▶ _About this exercise_
Within this listing, how many lines include the word "Figure"? Only the number should be given.

▶ _Given records_
•••••

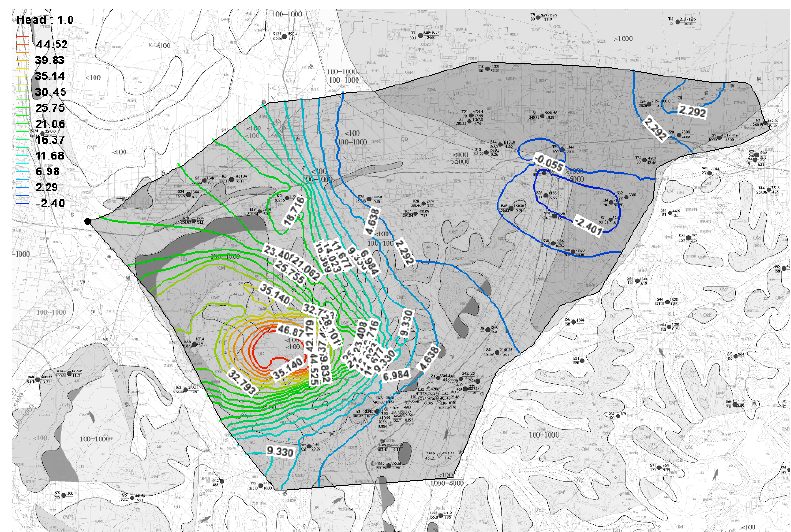
Figure 5. Computational flow field diagram of the research area in 2017.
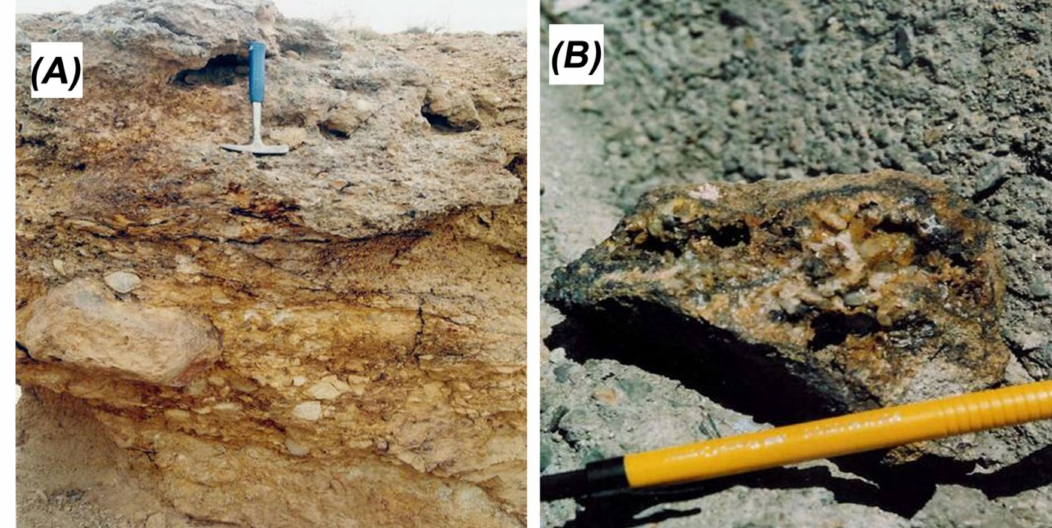
Figure 20. Gold mineralization in the Nabi-Jan area. ( A ) View of quartz-sulfide veins that developed at the top of an intrusive body of granodiorite; ( B ) Close view of quartz-sulfide gold mineralization in a hand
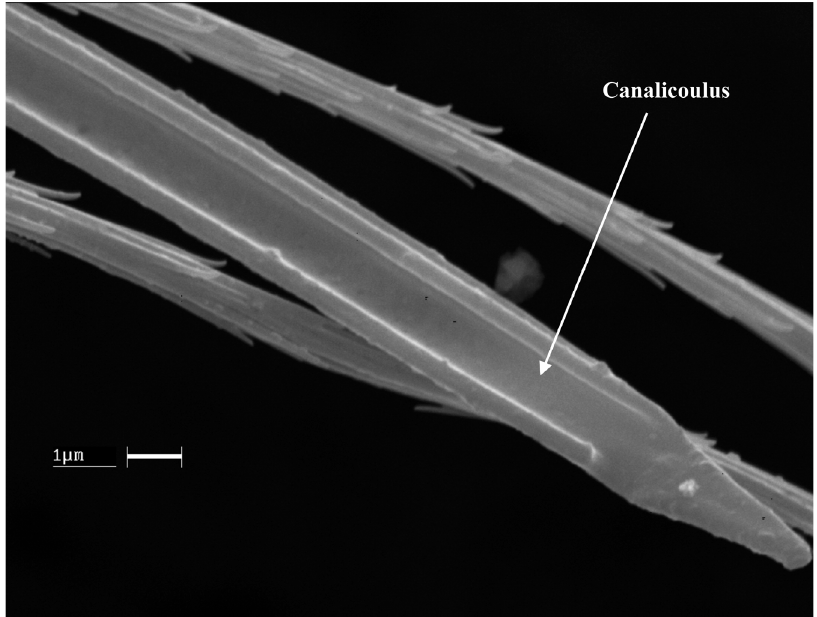
Fig. 2. Distal part of a cheli- ceral stylet of Tetranychus ur- ticae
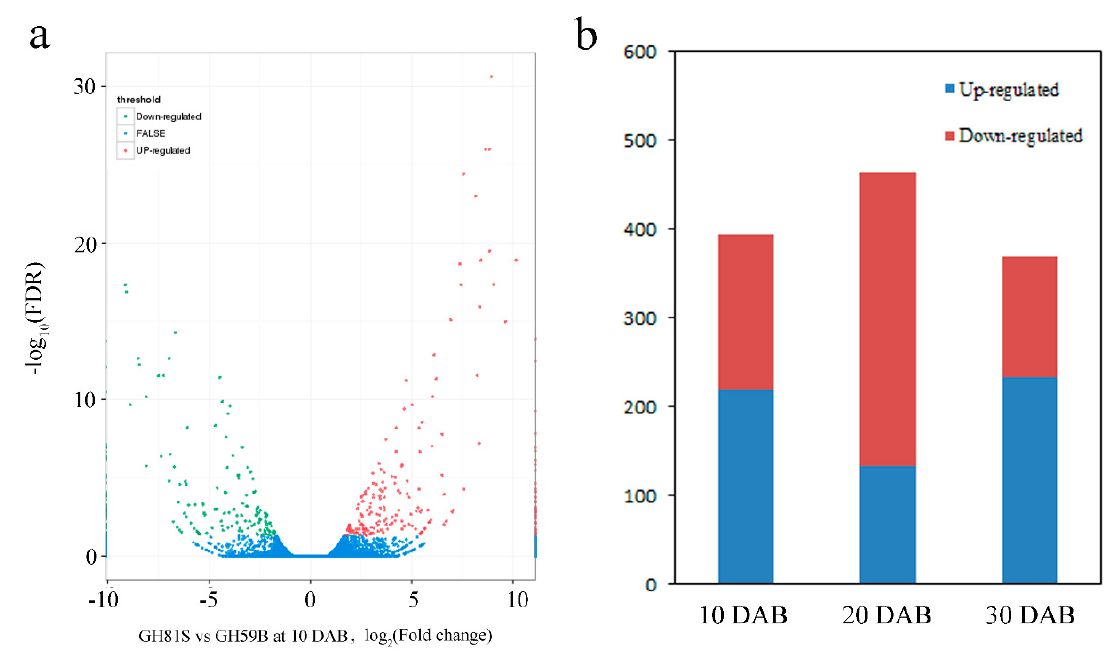
Figure 3. Statistics of differently expressed genes. ( a ) Significantly up- or downregulated genes using the threshold of FDR ≤ 0.001 and log 2 Ratio ≥ 1 in GH81S vs. GH59B at 10 DAB. ( b ) Number of upregulated and downregulated transcripts in three stage of fruit development.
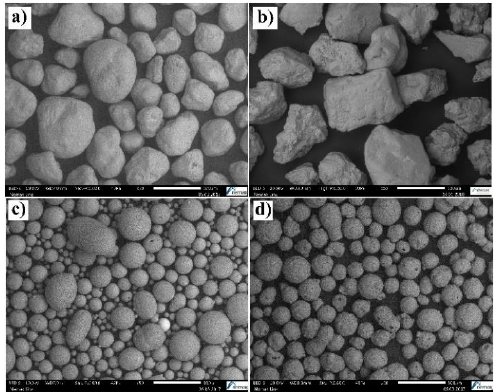
Figure 1. SEM pictures (×50) of tested sand types: ( a ) sand A; ( b ) sand B; ( c ) sand C; and ( d ) sand D.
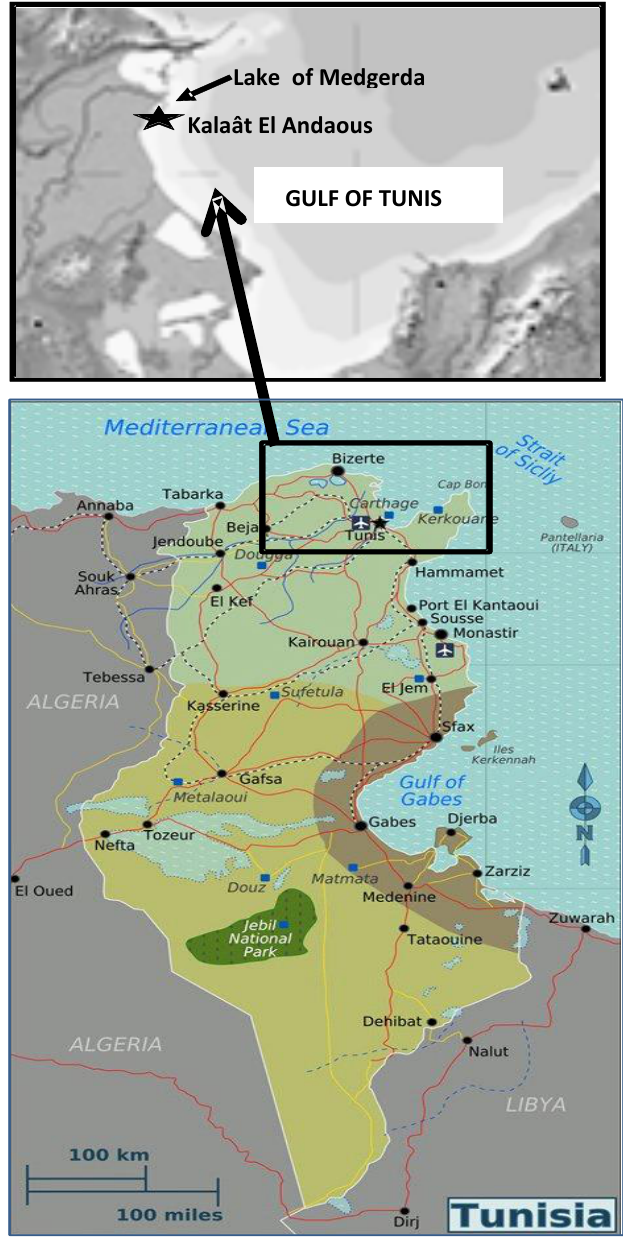
Figure 1. Maps of sampling area in Tunisia (The black full star in the Gulf of Tunis shows the sampling site: Kalaât El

•••••

▶ _Exercise solution_
5